- Task details
Without the pictures, set down everything in the listing exactly.

- Records for this task
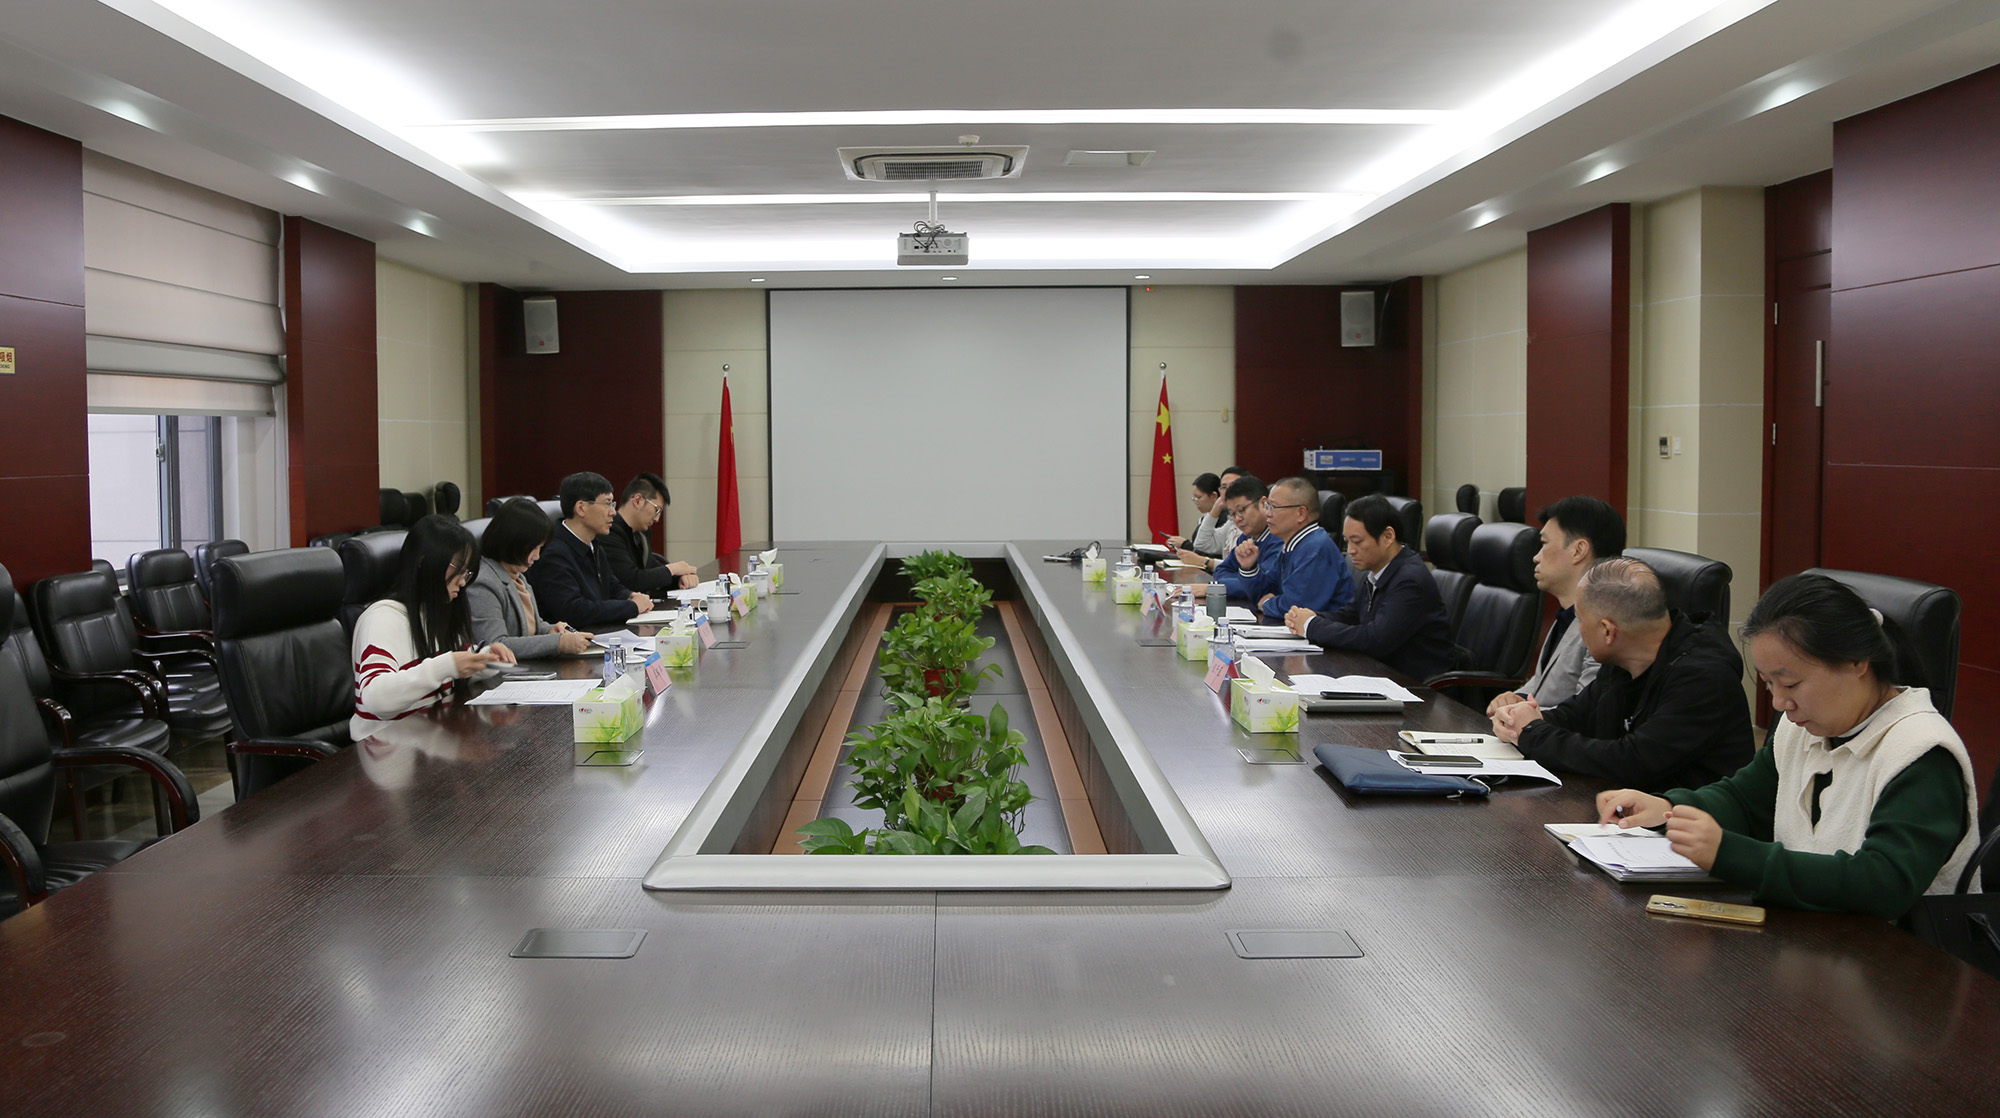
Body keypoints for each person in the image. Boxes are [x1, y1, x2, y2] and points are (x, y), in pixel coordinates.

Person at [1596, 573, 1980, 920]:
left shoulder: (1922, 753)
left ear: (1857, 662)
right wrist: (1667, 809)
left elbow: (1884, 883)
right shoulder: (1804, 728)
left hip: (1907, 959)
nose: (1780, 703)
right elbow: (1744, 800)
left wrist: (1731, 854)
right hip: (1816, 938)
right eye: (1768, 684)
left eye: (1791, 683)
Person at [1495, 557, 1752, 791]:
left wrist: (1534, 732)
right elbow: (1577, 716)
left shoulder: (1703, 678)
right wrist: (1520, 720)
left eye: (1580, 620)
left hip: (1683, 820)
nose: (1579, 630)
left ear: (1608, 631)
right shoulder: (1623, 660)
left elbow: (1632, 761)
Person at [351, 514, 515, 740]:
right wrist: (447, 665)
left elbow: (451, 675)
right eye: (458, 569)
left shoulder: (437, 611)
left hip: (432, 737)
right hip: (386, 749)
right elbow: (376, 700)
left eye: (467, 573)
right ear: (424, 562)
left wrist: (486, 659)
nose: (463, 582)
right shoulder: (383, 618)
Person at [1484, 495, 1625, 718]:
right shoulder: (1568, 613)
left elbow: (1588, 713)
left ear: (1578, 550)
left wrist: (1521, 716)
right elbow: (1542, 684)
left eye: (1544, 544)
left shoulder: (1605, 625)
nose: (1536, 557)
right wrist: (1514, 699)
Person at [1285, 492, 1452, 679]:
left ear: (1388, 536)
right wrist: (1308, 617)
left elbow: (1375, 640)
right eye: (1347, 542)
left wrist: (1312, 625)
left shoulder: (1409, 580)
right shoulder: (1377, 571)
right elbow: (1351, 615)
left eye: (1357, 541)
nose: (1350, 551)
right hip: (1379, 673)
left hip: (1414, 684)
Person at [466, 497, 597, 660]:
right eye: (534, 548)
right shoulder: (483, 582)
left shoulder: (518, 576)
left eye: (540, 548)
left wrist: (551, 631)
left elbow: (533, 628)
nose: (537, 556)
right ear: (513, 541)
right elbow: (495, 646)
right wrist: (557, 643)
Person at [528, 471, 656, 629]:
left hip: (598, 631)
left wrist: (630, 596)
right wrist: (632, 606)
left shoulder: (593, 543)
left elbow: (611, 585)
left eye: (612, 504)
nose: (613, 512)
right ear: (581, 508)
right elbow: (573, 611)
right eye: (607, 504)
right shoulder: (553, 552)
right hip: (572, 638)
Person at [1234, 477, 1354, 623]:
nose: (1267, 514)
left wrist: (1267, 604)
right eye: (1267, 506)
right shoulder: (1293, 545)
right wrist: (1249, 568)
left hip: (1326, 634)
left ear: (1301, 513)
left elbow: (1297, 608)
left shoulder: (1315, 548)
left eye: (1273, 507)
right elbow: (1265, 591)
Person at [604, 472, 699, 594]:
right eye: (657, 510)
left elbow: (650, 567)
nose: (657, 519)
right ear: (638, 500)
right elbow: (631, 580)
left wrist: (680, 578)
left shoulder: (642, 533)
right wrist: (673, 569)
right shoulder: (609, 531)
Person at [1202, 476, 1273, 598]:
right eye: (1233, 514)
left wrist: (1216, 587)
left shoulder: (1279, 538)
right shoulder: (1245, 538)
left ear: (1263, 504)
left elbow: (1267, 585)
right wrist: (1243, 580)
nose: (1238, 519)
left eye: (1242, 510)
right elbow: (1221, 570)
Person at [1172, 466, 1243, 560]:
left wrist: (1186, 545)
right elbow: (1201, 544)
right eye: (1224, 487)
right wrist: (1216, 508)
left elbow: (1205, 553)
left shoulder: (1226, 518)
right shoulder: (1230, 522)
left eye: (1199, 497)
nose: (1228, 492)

- Task response
Body keypoints for each person in the image. Boxes are [x1, y1, x2, y2] and points are (x, y), in pixel coordinates.

Person at [1596, 573, 1980, 920]:
left shoulder: (1922, 753)
left ear: (1857, 662)
right wrist: (1667, 809)
left elbow: (1884, 883)
right shoulder: (1804, 728)
left hip: (1907, 959)
nose: (1780, 703)
right elbow: (1744, 800)
left wrist: (1731, 854)
right hip: (1816, 938)
right eye: (1768, 684)
left eye: (1791, 683)
Person at [1495, 557, 1752, 791]:
left wrist: (1534, 732)
right elbow: (1577, 716)
left shoulder: (1703, 678)
right wrist: (1520, 720)
left eye: (1580, 620)
left hip: (1683, 820)
nose: (1579, 630)
left ear: (1608, 631)
right shoulder: (1623, 660)
left elbow: (1632, 761)
Person at [351, 514, 515, 740]:
right wrist: (447, 665)
left elbow: (451, 675)
right eye: (458, 569)
left shoulder: (437, 611)
left hip: (432, 737)
right hip: (386, 749)
right elbow: (376, 700)
left eye: (467, 573)
right ear: (424, 562)
left wrist: (486, 659)
nose: (463, 582)
right shoulder: (383, 618)
Person at [1484, 495, 1625, 718]:
right shoulder: (1568, 613)
left elbow: (1588, 713)
left ear: (1578, 550)
left wrist: (1521, 716)
right elbow: (1542, 684)
left eye: (1544, 544)
left shoulder: (1605, 625)
nose: (1536, 557)
right wrist: (1514, 699)
Person at [1285, 492, 1452, 679]:
left ear: (1388, 536)
right wrist: (1308, 617)
left elbow: (1375, 640)
right eye: (1347, 542)
left wrist: (1312, 625)
left shoulder: (1409, 580)
right shoulder: (1377, 571)
right elbow: (1351, 615)
left eye: (1357, 541)
nose: (1350, 551)
right hip: (1379, 673)
left hip: (1414, 684)
Person at [466, 497, 597, 660]:
right eye: (534, 548)
right shoulder: (483, 582)
left shoulder: (518, 576)
left eye: (540, 548)
left wrist: (551, 631)
left elbow: (533, 628)
nose: (537, 556)
right ear: (513, 541)
right elbow: (495, 646)
right wrist: (557, 643)
Person at [528, 471, 656, 629]:
left hip: (598, 631)
left wrist: (630, 596)
right wrist: (632, 606)
left shoulder: (593, 543)
left elbow: (611, 585)
left eye: (612, 504)
nose: (613, 512)
right ear: (581, 508)
right elbow: (573, 611)
right eye: (607, 504)
right shoulder: (553, 552)
right hip: (572, 638)
Person at [1234, 477, 1354, 623]:
nose: (1267, 514)
left wrist: (1267, 604)
right eye: (1267, 506)
right shoulder: (1293, 545)
right wrist: (1249, 568)
left hip: (1326, 634)
left ear: (1301, 513)
left elbow: (1297, 608)
left shoulder: (1315, 548)
left eye: (1273, 507)
right elbow: (1265, 591)
Person at [604, 472, 699, 594]:
right eye: (657, 510)
left elbow: (650, 567)
nose: (657, 519)
right ear: (638, 500)
right elbow: (631, 580)
left wrist: (680, 578)
left shoulder: (642, 533)
right wrist: (673, 569)
right shoulder: (609, 531)
Person at [1202, 476, 1273, 598]:
right eye: (1233, 514)
left wrist: (1216, 587)
left shoulder: (1279, 538)
right shoulder: (1245, 538)
left ear: (1263, 504)
left elbow: (1267, 585)
right wrist: (1243, 580)
nose: (1238, 519)
left eye: (1242, 510)
right elbow: (1221, 570)
Person at [1172, 466, 1243, 560]:
left wrist: (1186, 545)
right elbow: (1201, 544)
right eye: (1224, 487)
right wrist: (1216, 508)
left elbow: (1205, 553)
left shoulder: (1226, 518)
right shoulder: (1230, 522)
left eye: (1199, 497)
nose: (1228, 492)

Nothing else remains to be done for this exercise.